French PM: Military Action Against Iran 'Not the Solution'
Yahoo News:
Military action against Iran over its nuclear programme "is not the solution", French Prime Minister Dominique de Villepin told reporters. "We cannot solve the problems of this complex region only with force," he told a media conference on Thursday.Huh?
But Villepin added that the report last week by the International Atomic Energy Agency showing that Iran had violated a UN order to halt uranium enrichment required a "firm" response by the international community. READ MORE
"Our aim is to guarantee the exclusively pacific character of the Iranian nuclear programme," he said.
Military intervention, though, was not the answer, he said, drawing on the the US-led invasion and occupation of Iraq as an example.
"We know that not only would it not solve anything, but that sometimes worsens, further, the situation. We saw that in a clear way with Iraq."

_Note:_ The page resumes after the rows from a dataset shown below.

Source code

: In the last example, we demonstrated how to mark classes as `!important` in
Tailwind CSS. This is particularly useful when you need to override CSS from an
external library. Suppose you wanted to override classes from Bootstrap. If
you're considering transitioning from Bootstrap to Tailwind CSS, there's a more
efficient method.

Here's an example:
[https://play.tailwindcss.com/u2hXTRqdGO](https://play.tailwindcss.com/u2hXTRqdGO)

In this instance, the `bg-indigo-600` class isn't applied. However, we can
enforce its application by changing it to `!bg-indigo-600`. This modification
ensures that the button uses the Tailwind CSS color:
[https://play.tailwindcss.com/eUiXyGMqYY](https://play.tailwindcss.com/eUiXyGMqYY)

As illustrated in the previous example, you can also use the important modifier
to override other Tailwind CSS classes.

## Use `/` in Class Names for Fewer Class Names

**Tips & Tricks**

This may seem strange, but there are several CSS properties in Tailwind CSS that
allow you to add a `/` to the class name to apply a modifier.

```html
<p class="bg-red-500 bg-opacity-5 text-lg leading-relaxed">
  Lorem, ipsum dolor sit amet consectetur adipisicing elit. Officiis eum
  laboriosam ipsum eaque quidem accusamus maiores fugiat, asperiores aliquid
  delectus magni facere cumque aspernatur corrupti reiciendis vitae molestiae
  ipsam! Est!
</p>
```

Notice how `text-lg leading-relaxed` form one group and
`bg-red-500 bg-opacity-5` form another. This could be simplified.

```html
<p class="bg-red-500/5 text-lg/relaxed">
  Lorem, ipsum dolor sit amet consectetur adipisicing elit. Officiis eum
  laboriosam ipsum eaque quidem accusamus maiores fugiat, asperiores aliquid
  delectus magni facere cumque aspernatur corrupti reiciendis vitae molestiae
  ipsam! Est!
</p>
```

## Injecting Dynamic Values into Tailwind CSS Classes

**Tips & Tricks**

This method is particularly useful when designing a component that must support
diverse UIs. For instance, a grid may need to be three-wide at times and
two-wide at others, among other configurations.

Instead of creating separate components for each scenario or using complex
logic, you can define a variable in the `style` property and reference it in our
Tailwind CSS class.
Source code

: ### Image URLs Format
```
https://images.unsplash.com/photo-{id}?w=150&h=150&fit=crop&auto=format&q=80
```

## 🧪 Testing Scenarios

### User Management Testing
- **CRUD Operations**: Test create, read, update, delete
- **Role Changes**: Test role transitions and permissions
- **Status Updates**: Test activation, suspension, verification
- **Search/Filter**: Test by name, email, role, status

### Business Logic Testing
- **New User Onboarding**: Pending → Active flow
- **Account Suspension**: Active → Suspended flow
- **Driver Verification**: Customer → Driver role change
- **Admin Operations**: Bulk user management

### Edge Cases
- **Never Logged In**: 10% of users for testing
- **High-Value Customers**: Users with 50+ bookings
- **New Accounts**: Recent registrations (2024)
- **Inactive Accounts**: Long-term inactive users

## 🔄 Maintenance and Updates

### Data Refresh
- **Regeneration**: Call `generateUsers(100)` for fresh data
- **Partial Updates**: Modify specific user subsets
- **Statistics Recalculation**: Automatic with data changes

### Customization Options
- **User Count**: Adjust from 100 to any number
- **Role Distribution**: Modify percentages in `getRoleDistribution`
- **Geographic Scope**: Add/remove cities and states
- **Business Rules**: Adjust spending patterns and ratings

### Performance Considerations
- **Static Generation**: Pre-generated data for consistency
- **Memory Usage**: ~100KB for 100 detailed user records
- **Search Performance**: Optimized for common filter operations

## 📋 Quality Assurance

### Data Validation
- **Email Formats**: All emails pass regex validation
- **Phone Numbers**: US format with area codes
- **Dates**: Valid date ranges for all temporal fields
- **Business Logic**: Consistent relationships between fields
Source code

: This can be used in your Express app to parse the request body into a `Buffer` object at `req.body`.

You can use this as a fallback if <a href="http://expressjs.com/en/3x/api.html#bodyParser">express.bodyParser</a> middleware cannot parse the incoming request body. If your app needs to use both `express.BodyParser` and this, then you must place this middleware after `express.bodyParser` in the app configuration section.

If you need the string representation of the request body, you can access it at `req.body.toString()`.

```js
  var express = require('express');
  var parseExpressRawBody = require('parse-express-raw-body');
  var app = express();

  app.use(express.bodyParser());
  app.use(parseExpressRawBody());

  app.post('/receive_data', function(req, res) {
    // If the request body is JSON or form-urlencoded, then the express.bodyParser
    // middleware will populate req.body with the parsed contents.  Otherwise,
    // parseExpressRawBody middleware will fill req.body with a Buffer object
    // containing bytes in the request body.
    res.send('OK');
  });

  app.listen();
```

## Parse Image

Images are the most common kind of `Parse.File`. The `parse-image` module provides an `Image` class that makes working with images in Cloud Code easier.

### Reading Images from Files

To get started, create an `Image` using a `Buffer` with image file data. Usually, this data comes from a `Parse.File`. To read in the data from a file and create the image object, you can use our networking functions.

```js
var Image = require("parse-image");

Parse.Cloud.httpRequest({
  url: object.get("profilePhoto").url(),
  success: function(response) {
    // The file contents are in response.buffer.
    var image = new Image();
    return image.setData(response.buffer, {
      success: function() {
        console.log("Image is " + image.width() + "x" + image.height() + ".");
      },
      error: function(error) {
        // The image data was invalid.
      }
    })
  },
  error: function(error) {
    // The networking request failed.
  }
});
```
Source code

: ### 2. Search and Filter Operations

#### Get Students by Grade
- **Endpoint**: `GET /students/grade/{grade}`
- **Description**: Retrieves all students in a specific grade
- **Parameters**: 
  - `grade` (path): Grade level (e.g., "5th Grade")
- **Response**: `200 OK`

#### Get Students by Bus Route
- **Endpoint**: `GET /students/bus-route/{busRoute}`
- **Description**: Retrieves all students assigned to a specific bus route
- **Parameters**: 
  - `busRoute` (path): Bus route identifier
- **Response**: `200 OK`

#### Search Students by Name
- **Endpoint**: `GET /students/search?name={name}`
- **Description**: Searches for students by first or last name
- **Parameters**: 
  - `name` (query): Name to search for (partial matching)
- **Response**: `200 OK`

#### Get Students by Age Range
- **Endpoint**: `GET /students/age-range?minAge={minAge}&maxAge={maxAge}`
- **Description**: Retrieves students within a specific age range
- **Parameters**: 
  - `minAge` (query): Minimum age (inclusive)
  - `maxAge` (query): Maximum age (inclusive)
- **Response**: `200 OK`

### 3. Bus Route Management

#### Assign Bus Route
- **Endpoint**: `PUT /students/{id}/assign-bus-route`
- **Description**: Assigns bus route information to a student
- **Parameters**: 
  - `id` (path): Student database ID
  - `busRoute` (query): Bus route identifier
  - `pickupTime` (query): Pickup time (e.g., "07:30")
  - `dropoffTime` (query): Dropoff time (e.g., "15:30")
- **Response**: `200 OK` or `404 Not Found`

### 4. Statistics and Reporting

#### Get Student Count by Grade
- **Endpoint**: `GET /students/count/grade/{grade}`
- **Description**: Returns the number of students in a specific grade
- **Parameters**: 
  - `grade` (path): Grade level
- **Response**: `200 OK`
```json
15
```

Villepin said: "There is no magic wand by way of a military shortcut that will help us solve the Iranian problem. It doesn't seem to me necessarily, today, something that should happen."
Instead, the prime minister said, the UN Security Council should send a "sufficiently credible, sufficiently strong, sufficiently united" message to Iran to get it to comply with its orders.
"We need to find a path that lets us control the situation on the ground and lets us punish if there is a risk of proliferation, without going as far as the military option."
France and Britain on Wednesday circulated a draft UN resolution that would oblige Iran to freeze uranium enrichment. The text invokes Chapter 7 of the UN Charter, which can authorize economic sanctions or even as a last resort the use of force in cases of threats to international peace and security.
But a meeting of top foreign policy officials from the five veto-wielding Security Council members plus Germany broke up in Paris on Tuesday without agreement on a common position after Russia and China balked at taking such a hard line.
Further negotiations were taking place in New York ahead of a Security Council foreign ministers' meeting set for next Monday.
The United States, France and Britain fear Iran is trying to build a nuclear arsenal under cover of its nuclear energy programme, though Tehran denies this.
The Western countries want to obtain leeway to impose sanctions if Iran continues to defy the international community.
The US ambassador to the UN has even said that Washington is prepared to impose sanctions without UN authorisation, and several US media reports have speculated that US airstrikes on Iranian nuclear targets were in the offing.